Renato Aló da Fontoura já testemunhou a eficácia da hipnose, útil, por exemplo, para pacientes que têm fobia de anestesia, mas destaca que se trata de um tipo de sedação fraca, tal como a sedação oral com benzodiazepínicos e a sedação inalatória com óxido nitroso — também muito usados para possibilitar o tratamento de pacientes com odontofobia, além de reduzir a sensibilidade à dor.


Um efeito mais profundo pode ser obtido com sedação venosa, que exige a ida de um médico anestesista ao consultório.
Em último caso, quando a odontofobia se revela tão grave que nenhuma dessas intervenções mencionadas se mostra capaz de viabilizar o tratamento, pode ser necessário levar o paciente a um centro cirúrgico em um hospital para que receba anestesia geral. É a sedação inconsciente.


No Brasil, a sedação ainda não é uma realidade tão disseminada nos tratamentos odontológicos como ocorre nos consultórios americanos. Segundo Fontoura, nos Estados Unidos, mais de 95% dos procedimentos são feitos com pacientes sedados. No Brasil, a porcentagem não chega a 1%. Ele considera que, mais do que a busca pelo conforto do paciente, a sedação é necessária como uma medida de segurança, principalmente para quem tem problemas de saúde, como diabetes e hipertensão.

O cirurgião-dentista como ameaça

A odontofobia pode estar relacionada a aspectos específicos do tratamento odontológico, como o medo de sentir dor, medo de agulha, medo dos instrumentos ou de seus ruídos, medo do consultório, medo de ficar com a boca aberta durante muito tempo ou de esgasgar e medo da própria figura do cirurgião-dentista. Em qualquer caso, é importante compreender a origem da fobia. De maneira geral, ela pode ter sido causada por uma ou mais experiências negativas durante tratamentos dentários ou por experiências indiretas, ou seja, pelo relato de outras pessoas.


Uma criança que demonstra ansiedade exacerbada em ir ao cirurgião-dentista, por exemplo, pode ter absorvido as experiências ruins relatadas por parentes ou está reagindo a uma estratégia dos pais de usar o tratamento como ameaça: “Escove os dentes, senão você vai ficar com os dentes podres e serei obrigado a te levar ao dentista para arrancar as cáries com uma broca!”.

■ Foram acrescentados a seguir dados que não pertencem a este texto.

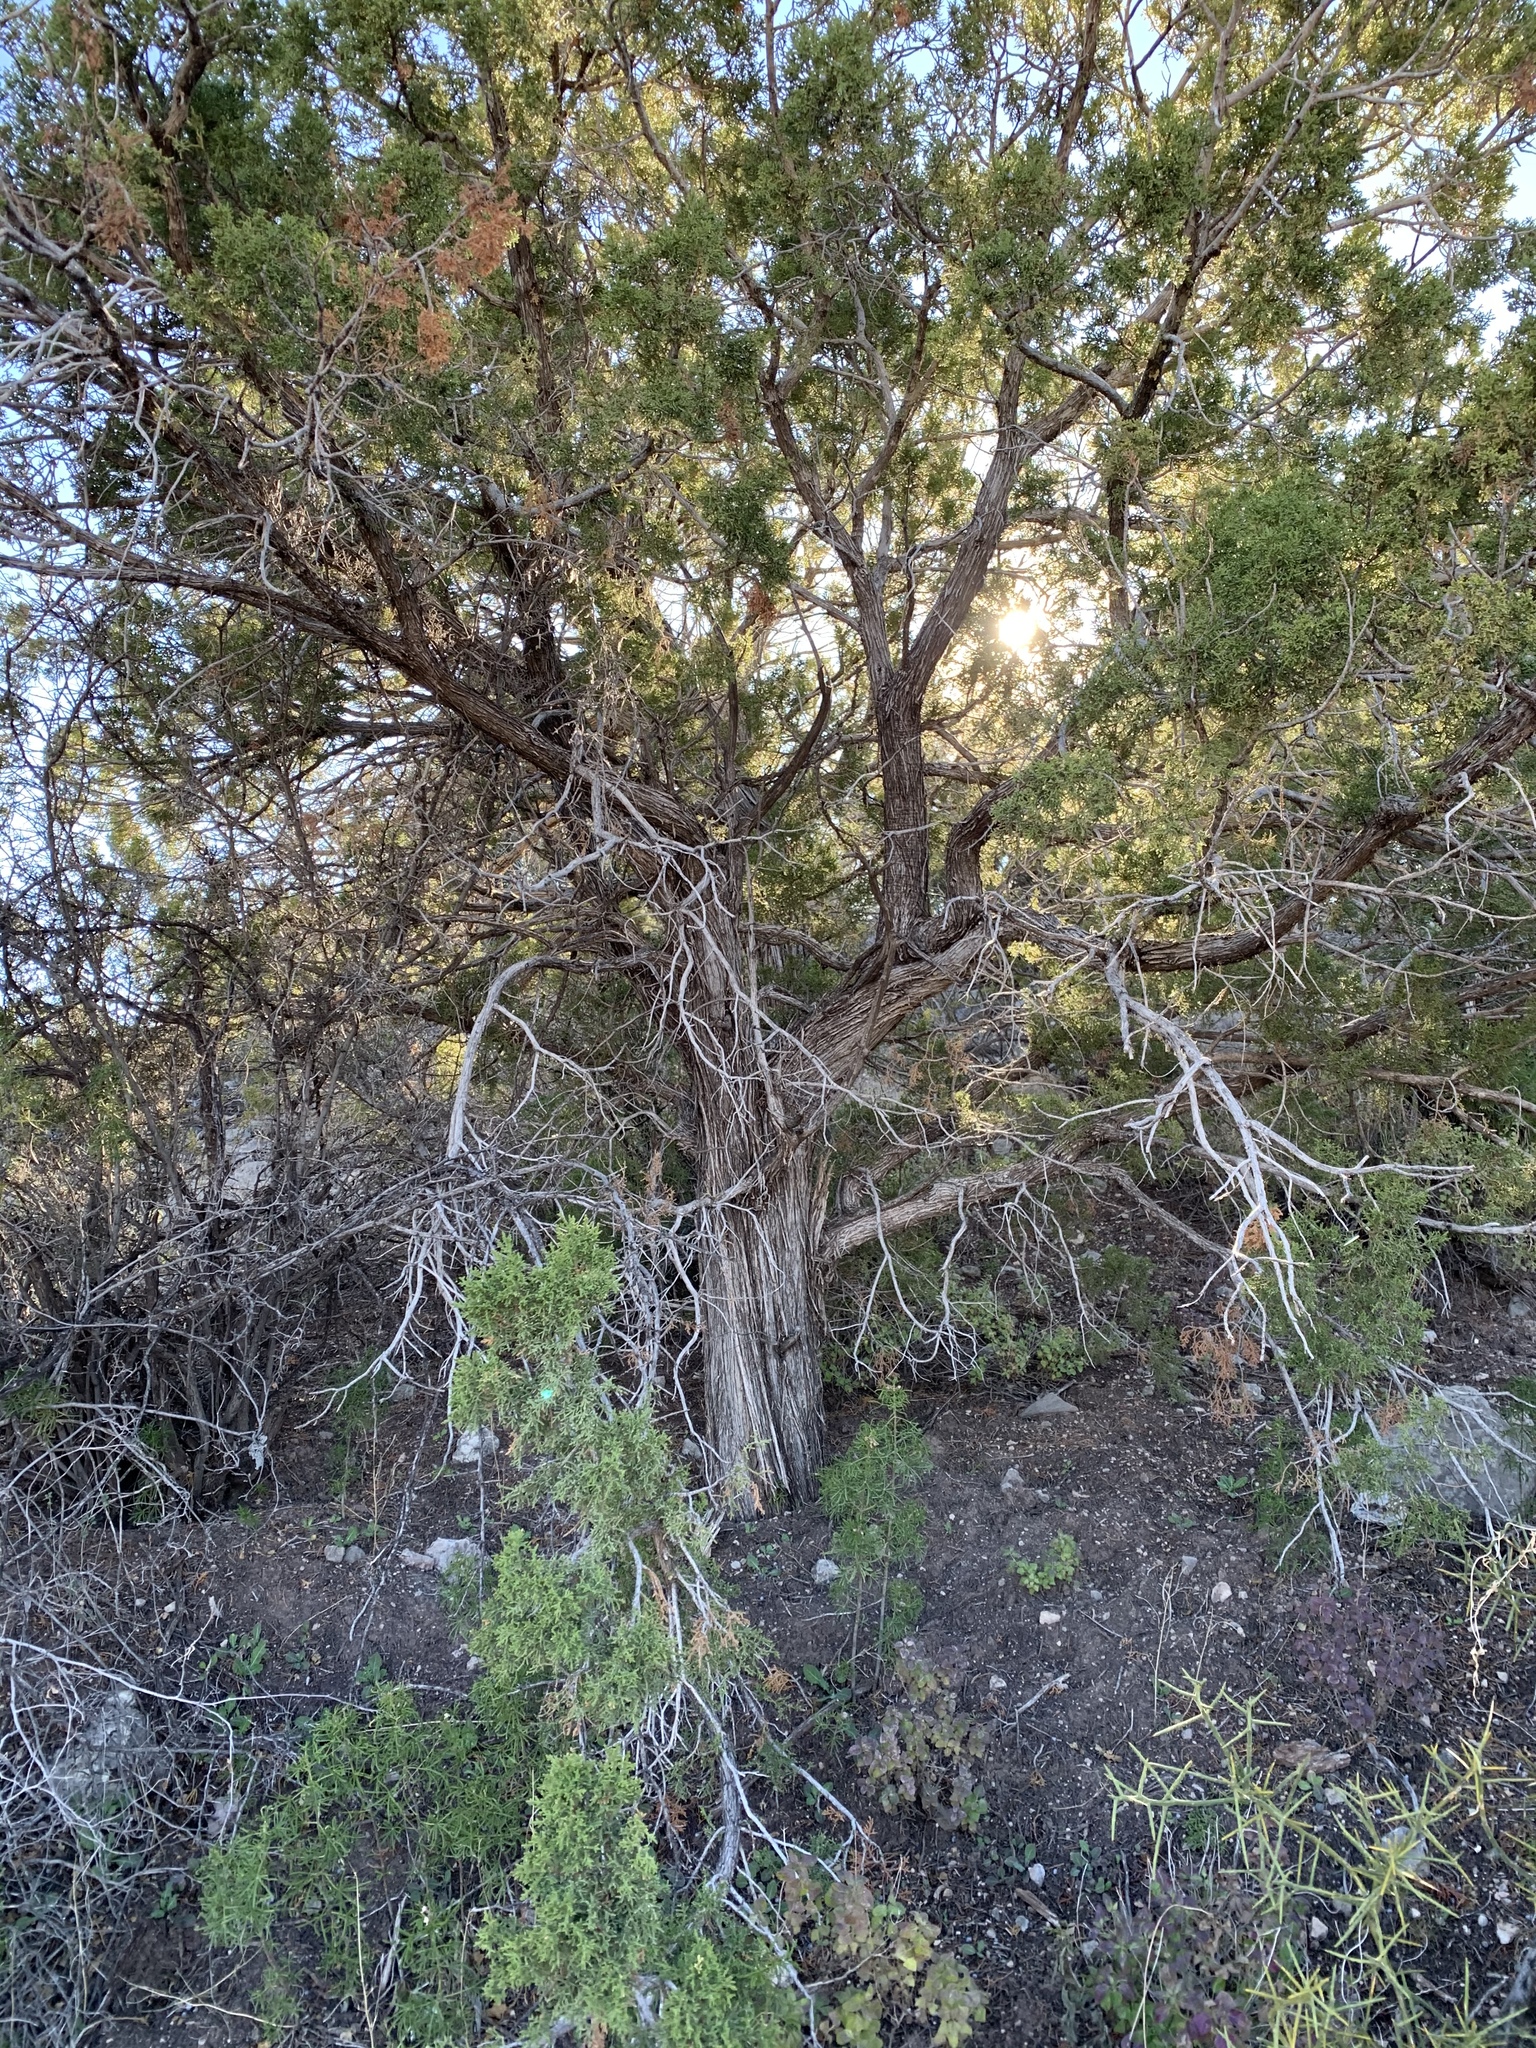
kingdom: Plantae
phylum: Tracheophyta
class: Pinopsida
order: Pinales
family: Cupressaceae
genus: Juniperus
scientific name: Juniperus monosperma
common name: One-seed juniper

A experiência dos irmãos também pode ter uma influência na atitude de uma criança em relação ao tratamento. Um estudo realizado na Universidade de Hong Kong e publicado em 2018 identificou uma incidência de ansiedade odontológica maior entre crianças que possuíam irmãos do que entre filhos únicos.


Geralmente, é possível identificar dois tipos de jovens adultos com odontofobia: aquele que tem tanto medo de ir ao cirurgião-dentista que se torna um obcecado por higiene bucal, na esperança de nunca precisar ir a um consultório, e aquele que, apesar da boa condição financeira, só busca tratamento quando os problemas se acumularam a ponto de não ser possível mais evitá-lo. Essa é uma das graves consequências da odontofobia: a não realização de procedimentos preventivos que poderiam evitar problemas odontológicos maiores.


Acabar com a fobia odontológica, portanto, passa por uma mudança cultural profunda, relacionada à atitude da sociedade em relação aos cirurgiões-dentistas. Esse processo está em curso. Crianças, adolescentes e jovens adultos, que não viveram a época em que os procedimentos eram mais dolorosos ou traumáticos, já não têm a mesma percepção negativa dos consultórios.


Pais e mães podem ajudar não usando os cirurgiões-dentistas como ameaça e levando seus filhos o mais cedo possível às primeiras consultas, mesmo que apenas para ações preventivas. Isso permitirá a formação de pacientes mais confiantes e menos suscetíveis à fobia odontológica.